Abstract

Identifying and preventing malicious network behavior is a challenge for establishing a secure network communication environment or system. Malicious activities in a network system can seriously threaten users’ privacy and potentially jeopardize the entire network infrastructure and functions. Furthermore, cyber-attacks have grown in complexity and number due to the ever-evolving digital landscape of computer and network devices in recent years. Analyzing network traffic using network intrusion detection systems (NIDSs) has become an integral security measure in modern networks to identify malicious and suspicious activities. However, most intrusion detection datasets contain imbalance classes, making it difficult for most existing classifiers to achieve good performance. In this paper, we propose a double-layer feature extraction and feature fusion technique (CNN-GRU-FF), which uses a modified focal loss function instead of the traditional cross-entropy to handle the class imbalance problem in the IDS datasets.
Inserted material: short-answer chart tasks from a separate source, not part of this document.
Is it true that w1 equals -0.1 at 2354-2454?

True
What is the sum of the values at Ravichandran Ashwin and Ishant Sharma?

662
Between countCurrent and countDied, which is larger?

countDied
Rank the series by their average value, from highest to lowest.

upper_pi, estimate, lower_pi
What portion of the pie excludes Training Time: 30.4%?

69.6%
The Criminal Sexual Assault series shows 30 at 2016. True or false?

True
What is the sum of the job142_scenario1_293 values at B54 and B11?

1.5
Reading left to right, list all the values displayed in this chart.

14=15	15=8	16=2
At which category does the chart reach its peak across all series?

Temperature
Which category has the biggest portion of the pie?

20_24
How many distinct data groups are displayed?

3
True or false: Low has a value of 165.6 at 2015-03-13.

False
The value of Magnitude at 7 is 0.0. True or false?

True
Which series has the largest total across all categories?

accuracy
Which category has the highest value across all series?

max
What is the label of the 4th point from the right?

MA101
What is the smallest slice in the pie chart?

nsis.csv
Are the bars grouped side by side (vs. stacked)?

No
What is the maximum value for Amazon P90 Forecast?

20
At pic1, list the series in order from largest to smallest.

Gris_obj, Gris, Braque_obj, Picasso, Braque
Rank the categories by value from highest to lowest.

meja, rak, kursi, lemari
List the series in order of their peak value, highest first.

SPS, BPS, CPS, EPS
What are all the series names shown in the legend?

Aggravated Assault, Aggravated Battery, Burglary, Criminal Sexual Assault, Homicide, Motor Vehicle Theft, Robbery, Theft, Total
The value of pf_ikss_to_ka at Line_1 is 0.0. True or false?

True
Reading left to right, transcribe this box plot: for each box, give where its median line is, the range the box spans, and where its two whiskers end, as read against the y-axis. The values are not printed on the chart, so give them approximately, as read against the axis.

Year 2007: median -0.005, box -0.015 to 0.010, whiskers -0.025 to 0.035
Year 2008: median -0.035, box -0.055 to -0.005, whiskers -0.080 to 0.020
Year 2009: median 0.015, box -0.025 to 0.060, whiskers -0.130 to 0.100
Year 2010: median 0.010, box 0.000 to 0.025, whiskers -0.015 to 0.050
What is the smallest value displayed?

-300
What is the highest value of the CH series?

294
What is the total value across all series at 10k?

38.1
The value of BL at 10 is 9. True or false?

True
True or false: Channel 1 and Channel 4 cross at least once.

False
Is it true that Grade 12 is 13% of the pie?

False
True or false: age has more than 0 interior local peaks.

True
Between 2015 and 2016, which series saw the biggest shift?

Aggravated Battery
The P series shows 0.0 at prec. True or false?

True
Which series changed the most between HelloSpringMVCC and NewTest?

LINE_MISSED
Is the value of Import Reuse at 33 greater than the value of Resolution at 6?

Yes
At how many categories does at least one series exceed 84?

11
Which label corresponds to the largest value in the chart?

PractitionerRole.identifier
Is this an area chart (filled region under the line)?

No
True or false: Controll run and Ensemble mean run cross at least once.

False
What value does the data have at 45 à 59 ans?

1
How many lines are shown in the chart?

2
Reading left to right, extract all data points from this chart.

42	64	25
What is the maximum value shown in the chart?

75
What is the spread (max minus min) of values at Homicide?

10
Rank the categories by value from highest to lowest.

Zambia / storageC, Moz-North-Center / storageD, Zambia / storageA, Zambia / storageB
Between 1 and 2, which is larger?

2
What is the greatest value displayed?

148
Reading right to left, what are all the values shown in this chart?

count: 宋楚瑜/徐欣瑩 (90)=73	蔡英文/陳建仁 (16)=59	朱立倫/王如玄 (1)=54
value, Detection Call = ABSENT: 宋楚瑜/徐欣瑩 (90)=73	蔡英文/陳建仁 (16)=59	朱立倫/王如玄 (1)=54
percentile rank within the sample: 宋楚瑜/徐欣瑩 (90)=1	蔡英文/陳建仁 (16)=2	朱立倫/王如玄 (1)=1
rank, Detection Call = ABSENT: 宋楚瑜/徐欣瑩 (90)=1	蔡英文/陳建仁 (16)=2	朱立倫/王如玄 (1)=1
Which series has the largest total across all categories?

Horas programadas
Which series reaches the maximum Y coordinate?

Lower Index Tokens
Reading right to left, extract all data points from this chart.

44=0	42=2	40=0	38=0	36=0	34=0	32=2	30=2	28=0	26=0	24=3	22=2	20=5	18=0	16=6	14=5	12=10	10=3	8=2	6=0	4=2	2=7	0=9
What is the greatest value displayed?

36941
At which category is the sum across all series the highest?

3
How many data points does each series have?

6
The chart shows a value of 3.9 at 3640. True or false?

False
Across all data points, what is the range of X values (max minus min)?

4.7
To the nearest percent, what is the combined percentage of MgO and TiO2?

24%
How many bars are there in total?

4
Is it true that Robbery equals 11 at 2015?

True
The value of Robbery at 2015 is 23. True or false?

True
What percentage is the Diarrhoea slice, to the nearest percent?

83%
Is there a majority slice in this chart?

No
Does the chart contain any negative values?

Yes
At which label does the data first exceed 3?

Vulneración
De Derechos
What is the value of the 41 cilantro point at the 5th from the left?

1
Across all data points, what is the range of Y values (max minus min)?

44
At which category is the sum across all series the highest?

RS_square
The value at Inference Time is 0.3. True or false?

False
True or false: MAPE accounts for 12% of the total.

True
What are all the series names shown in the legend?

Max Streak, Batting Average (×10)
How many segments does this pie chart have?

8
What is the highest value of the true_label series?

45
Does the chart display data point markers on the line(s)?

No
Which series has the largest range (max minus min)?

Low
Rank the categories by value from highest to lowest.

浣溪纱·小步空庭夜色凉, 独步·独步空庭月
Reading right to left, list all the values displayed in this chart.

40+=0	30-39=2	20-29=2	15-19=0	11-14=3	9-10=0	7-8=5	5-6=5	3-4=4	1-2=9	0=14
We use the NSL-KDD and UNSW-NB15 datasets to evaluate the effectiveness of the proposed model. From the research findings, it is evident our CNN-GRU-FF method obtains a detection rate of 98.22% and 99.68% using the UNSW-NB15 and NSL-KDD datasets, respectively while maintaining low false alarm rates on both datasets. We compared the proposed model’s performance with seven baseline algorithms and other published methods in literature. It is evident from the performance results that our proposed method outperforms the state-of-the-art network intrusion detection methods.